Electricity and magnetism are the unit where my students keep asking the best question in science: how can one thing push or pull another thing without ever touching it? A magnet drags a paperclip across the desk with a visible gap between them. A balloon rubbed on a sweater lifts a kid hair right off their head. Nothing reaches out and grabs anything, and yet a force is plainly at work.
The trick is to teach electricity and magnetism as two halves of one idea instead of two separate units. Both are non-contact forces, both work through fields, and the moment you send electric current through a coil of wire you get a magnet you can switch on and off.
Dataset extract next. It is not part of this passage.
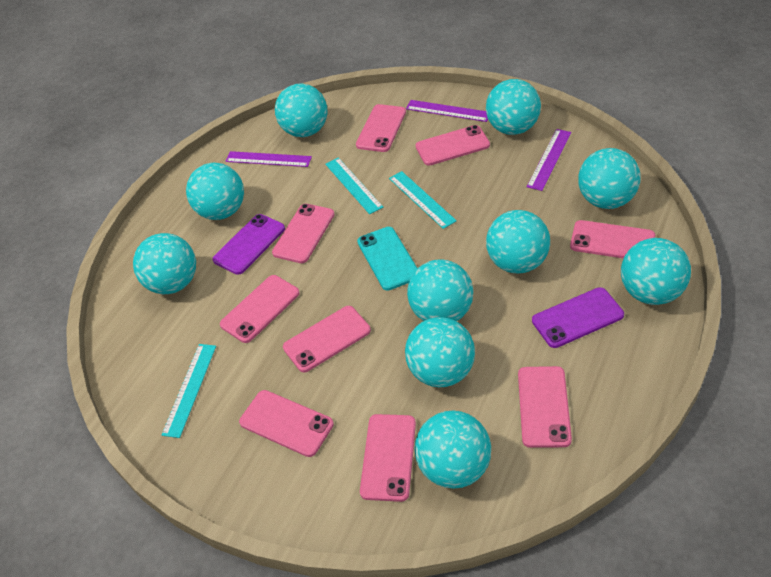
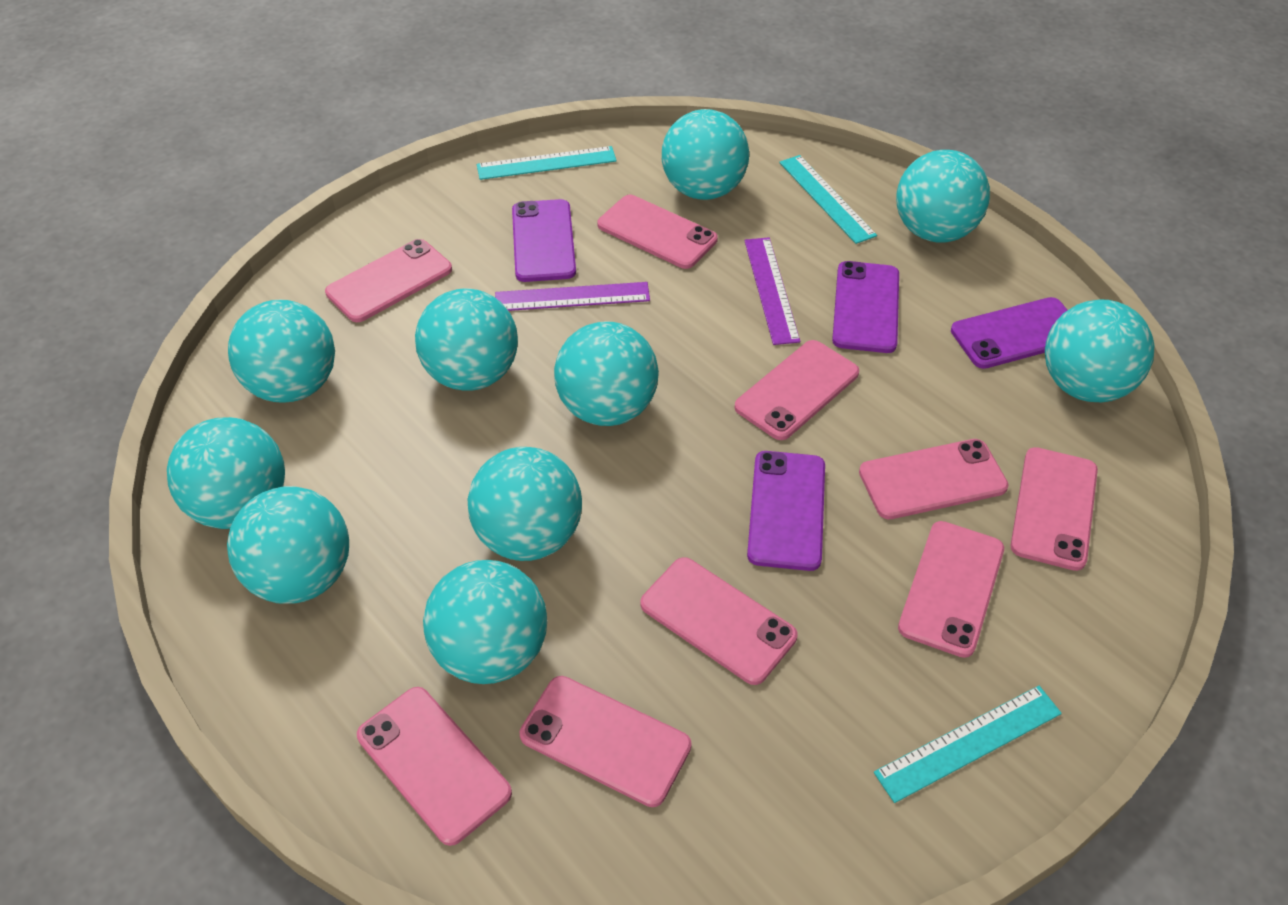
purple phone: [213,214,285,275] [532,287,624,348] = 2 -> [512,199,576,282] [747,451,825,571] [832,261,899,353] [951,297,1068,369] = 4
purple ruler: [226,151,312,167] [406,100,488,122] [527,129,572,191] = 3 -> [495,282,650,311] [744,237,800,345] = 2
turquoise phone: [357,227,418,291] = 1 -> none = 0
Here is the order I teach it in for MS-PS2-3 and MS-PS2-5.
What is the difference between electric and magnetic forces?
Electric forces act between charged objects, while magnetic forces act between magnets and magnetic materials such as iron. Both can attract or repel: with charges, like charges repel and opposite charges attract; with magnets, like poles repel and opposite poles attract. They are different forces with different sources, but they follow the same attract-or-repel pattern, which is why students confuse them.
- Electric force: acts between charged objects; like charges (two positives or two negatives) repel, and opposite charges attract.
- Magnetic force: acts between magnets and magnetic materials; like poles (north-north or south-south) repel, and opposite poles attract.
- Shared pattern: both forces can either pull objects together or push them apart, depending on what is facing what.
How do I teach that these are non-contact forces?
Electric and magnetic forces act at a distance, meaning objects push or pull on each other without touching. I prove it with a gap: a magnet that drags a paperclip across the desk before they meet, or two magnets that repel hard enough you can feel the resistance through empty air. The visible space between the objects is the whole point, so I never let it disappear.
Slide two bar magnets toward each other on a smooth desk, like poles facing, and let students feel the invisible push grow before the magnets ever touch. Then do it with a charged balloon lifting a stream of water or a scrap of paper. That stubborn gap is what tells students a force can reach across empty space, and it sets up the idea that fills the next section.
What is a field, and how do I make it visible? (MS-PS2-5)
A field is the region around an object where its force can be felt, and it gets weaker the farther away you go. Fields explain how non-contact forces work: the magnet does not need to touch the paperclip because its magnetic field already fills the space around it. MS-PS2-5 asks students to investigate evidence that fields exist between objects that are not in contact.
Iron filings sprinkled around a magnet snap into the loop-shaped pattern of its field, and a compass needle swings as you walk it around the magnet, mapping the same shape point by point. Move the compass farther away and the pull weakens, which shows the field thinning with distance. Collecting that kind of evidence that the field is really there, in the gap, is exactly the investigation MS-PS2-5 is after.
What is an electromagnet and how do I build one with students? (MS-PS2-3)
An electromagnet is a magnet you make by running electric current through a coil of wire, often wound around an iron nail. The moving charge produces a magnetic field, so the coil acts like a magnet, and cutting the current switches it off. Students can build one with a battery, wire, and a nail, then pick up paperclips to prove the magnetism is real.
Wrap insulated wire around an iron nail, touch the ends to a battery, and the nail suddenly grabs paperclips; lift the wire off the battery and they all drop. That on-off switch is the moment electricity and magnetism become one idea, because the magnetism only appears while charge is moving through the coil. It also hands students a setup they can change and measure, which is what the next section is built on.
How do I get students asking questions about what affects force strength? (MS-PS2-3)
MS-PS2-3 asks students to ask questions about data to determine what affects the strength of electric and magnetic forces. The electromagnet is perfect for this: students can change the number of coils or the amount of current, count how many paperclips it lifts, and use that data to figure out which factors make the force stronger or weaker.
- More coils: add turns of wire around the nail and record whether it lifts more paperclips, then graph coils against paperclips lifted.
- More current: compare one battery to two and see how the count changes, while keeping everything else the same.
- Ask and test: have students pose their own questions, such as whether a thicker nail or a longer wire matters, and use the paperclip data to answer them, which is the heart of MS-PS2-3.
Teach it as one connected story, non-contact forces that work through fields, with electricity and magnetism joined the instant current flows through a coil, and MS-PS2-3 and MS-PS2-5 stop being separate standards and become a single idea students can build, test, and explain.